__Required action__. The answer must be every line of the data that holds the word "lines".

__Data under study__.
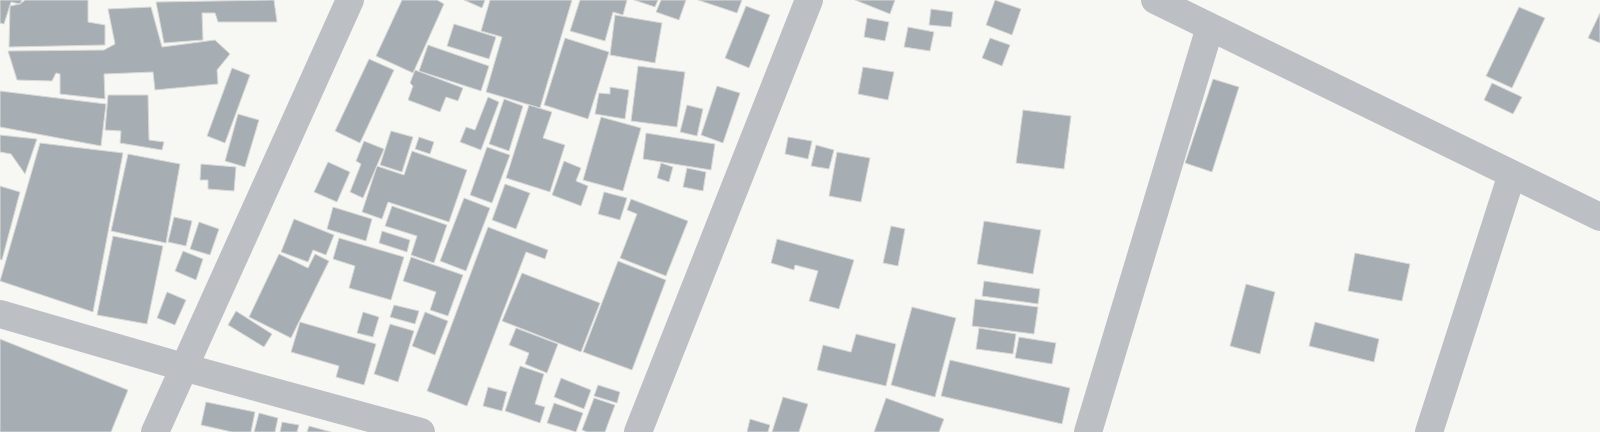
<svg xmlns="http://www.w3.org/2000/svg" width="1600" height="432" font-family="Lato,sans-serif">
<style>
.building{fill:#a7aeb3;stroke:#d9d9d7}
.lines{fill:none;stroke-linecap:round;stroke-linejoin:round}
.minor{stroke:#bcc0c4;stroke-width:28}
</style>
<rect width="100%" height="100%" fill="#f7f7f4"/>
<!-- building -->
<path class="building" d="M0,0h22l-2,4 -9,-2 -7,22 -4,-1z
M25,0h63v22l17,3v20l-96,2 1,-41 10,-2z
M274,0l3,22h-59l-3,-9h-13l1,27 -39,3 -8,-41z
M402,0h35l7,4 -31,69 -37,-17z
M464,0h21l-3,8z
M490,0h82l-32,108 -54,-16 16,-55 -21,-6z
M580,0h47l-4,15 -10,-3 -8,29 -35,-10z
M634,0h24l-3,7z
M661,0h25l-7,20 -23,-8z
M698,0h44l-5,13z
M855,0h40l-5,14z
M995,0l26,9 -9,26 -26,-10z
M746,6l24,9 -21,53 -24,-10z
M151,7l11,40 53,-7 15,14 -13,16 1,14 -63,6 -2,-18 -49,2 1,25 -45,-5v-20l-4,-1 -4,8 -35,-1 -9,-29 96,-1 11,-6 -7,-35z
M1519,7l26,11 -33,70 -26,-12z
M931,9l22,3 -2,15 -22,-2z
M1600,13v30l-12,-5z
M615,15l47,8 -7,40 -45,-8z
M867,18l22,4 -4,19 -21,-4z
M454,24l42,13 -7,22 -42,-13z
M908,27l26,5 -4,19 -26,-4z
M565,38l44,14 -21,67 -44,-14z
M990,38l20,7 -8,21 -20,-8z
M428,45l61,21 -8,25 -62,-20z
M369,59l25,11 -34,73 -25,-12z
M638,66l47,6 -8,55 -46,-6z
M863,67l31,5 -6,28 -30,-6z
M232,68l18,7 -25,68 -18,-7z
M415,70l48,18 -5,13 -12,-4 -6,15 -32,-12 5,-14 -3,-3z
M1213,79l26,8 -27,85 -27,-9z
M1492,83l30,14 -9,17 -29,-14z
M717,86l23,7 -17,50 -22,-8z
M610,87l19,3 -4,29 -30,-5 4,-21 11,1z
M0,91l106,13 -5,42 -101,-19z
M108,95h40l1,45 15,2 -2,8 -42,-7 1,-12 -16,-1z
M488,97l11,5 -18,48 -21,-8 6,-15 9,3z
M504,99l19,7 -14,45 -20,-7z
M529,105l23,7 -9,26 22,7 -15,47 -44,-14z
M687,105l16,4 -6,27 -17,-4z
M1023,110l48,6 -7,53 -48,-6z
M238,114l21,6 -14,47 -20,-6z
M601,117l40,11 -18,63 -40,-11z
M391,131l22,6 -11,35 -22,-7z
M646,133l69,11 -4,26 -68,-11z
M0,135l37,4 -12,35 -14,-20 -11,-2z
M419,137l15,5 -4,12 -15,-5z
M788,137l24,4 -4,18 -23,-5z
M364,141l20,8 -21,49 -13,-6 11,-28 -5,-3z
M40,143l83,10 -30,159 -93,-31z
M816,145l18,5 -5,19 -18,-3z
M487,147l23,8 -18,48 -22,-8z
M412,151l55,19 -18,52 -61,-20 -6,17 -20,-7 15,-46 27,9z
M837,152l33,6 -9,44 -32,-6z
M128,154l52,10 -14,79 -55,-12z
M564,161l17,7 -5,13 12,5 -7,20 -29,-11z
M328,162l22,10 -13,30 -23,-10z
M661,163l12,4 -4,15 -12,-4z
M201,164l35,3 -2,24 -26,-2v-9h-8z
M687,168l19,4 -3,19 -20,-4z
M505,184l25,9 -14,36 -24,-9z
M0,186l20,6 -18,68 -2,-1z
M604,192l23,6 -7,22 -22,-6z
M464,198l26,10 -24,63 -26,-10z
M631,199l57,22 -22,55 -46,-18 17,-44 -10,-4z
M392,206l55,19 -13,38 -23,-8 6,-19 -32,-10z
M333,207l39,12 -6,22 -39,-12z
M174,217l18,4 -6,25 -18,-4z
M294,219l40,16 -8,20 -13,-5 -5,12 -27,-10z
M984,221l57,9 -8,44 -56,-10z
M199,222l20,7 -9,26 -20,-6z
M891,226l14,3 -7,37 -15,-3z
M488,227l60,23 -3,9 -19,-7 -59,154 -40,-15z
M382,231l28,9 -3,12 -28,-9z
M113,236l50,10 -16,78 -50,-9z
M339,238l65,19 -13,43 -42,-12 6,-22 -22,-7z
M777,239l77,21 -15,49 -30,-8 9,-30 -23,-6 -1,5 -23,-7z
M183,251l20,8 -7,21 -21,-9z
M1355,253l55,11 -8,37 -54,-10z
M279,254l29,14 7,-14 14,7 -38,77 -42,-21z
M411,257l52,18 -15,41 -18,-6 6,-18 -33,-11z
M618,261l48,19 -34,90 -49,-18z
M522,273l78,30 -19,49 -79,-31z
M984,281l56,8 -2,15 -56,-8z
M1246,284l29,8 -15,62 -30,-8z
M167,292l19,8 -11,25 -18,-7z
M975,299l63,8 -4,27 -62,-8z
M394,305l25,6 -4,13 -25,-7z
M912,307l44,11 -21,79 -44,-12z
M236,311l36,23 -8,13 -36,-22z
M363,312l16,5 -6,20 -16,-4z
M425,312l23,9 -13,34 -23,-9z
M300,322l76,22 -12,41 -28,-8 3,-11 -48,-14z
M1315,322l64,17 -5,23 -65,-16z
M390,324l24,7 -16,51 -24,-8z
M516,328l42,16 -11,29 -22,-9 4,-11 -20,-8z
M979,328l37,6 -3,20 -37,-5z
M856,334l40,10 -10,42 -69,-16 6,-25 28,7z
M1019,337l37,6 -4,21 -37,-6z
M0,339l128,51 -17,42h-111z
M950,360l120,28 -8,36 -121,-28z
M520,366l24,8 -9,30 10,3 -5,16 -35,-12z
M561,378l30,12 -7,19 -30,-12z
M598,385l22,7 -3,11 -23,-7z
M488,387l19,5 -5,19 -19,-5z
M783,397l25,7 -9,28h-27z
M594,398l21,7 -10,27h-18l-5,-2z
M886,398l58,21 -5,13h-65z
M206,402l49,10 -4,20h-19l-31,-7z
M554,403l29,10 -7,19 -29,-9z
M259,413l19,5 -3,14h-21z
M750,419l20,6 -2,7h-21z
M282,422l17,3 -2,7h-17z
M309,426l22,6h-24z"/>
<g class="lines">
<!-- minor -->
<path class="minor" d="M1155,0l445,217
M0,314l183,53 238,65
M155,432l195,-432
M638,432l171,-432
M1088,432l122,-405
M1429,432l83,-258"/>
</g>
</svg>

__Exercise solution__.
.lines{fill:none;stroke-linecap:round;stroke-linejoin:round}
<g class="lines">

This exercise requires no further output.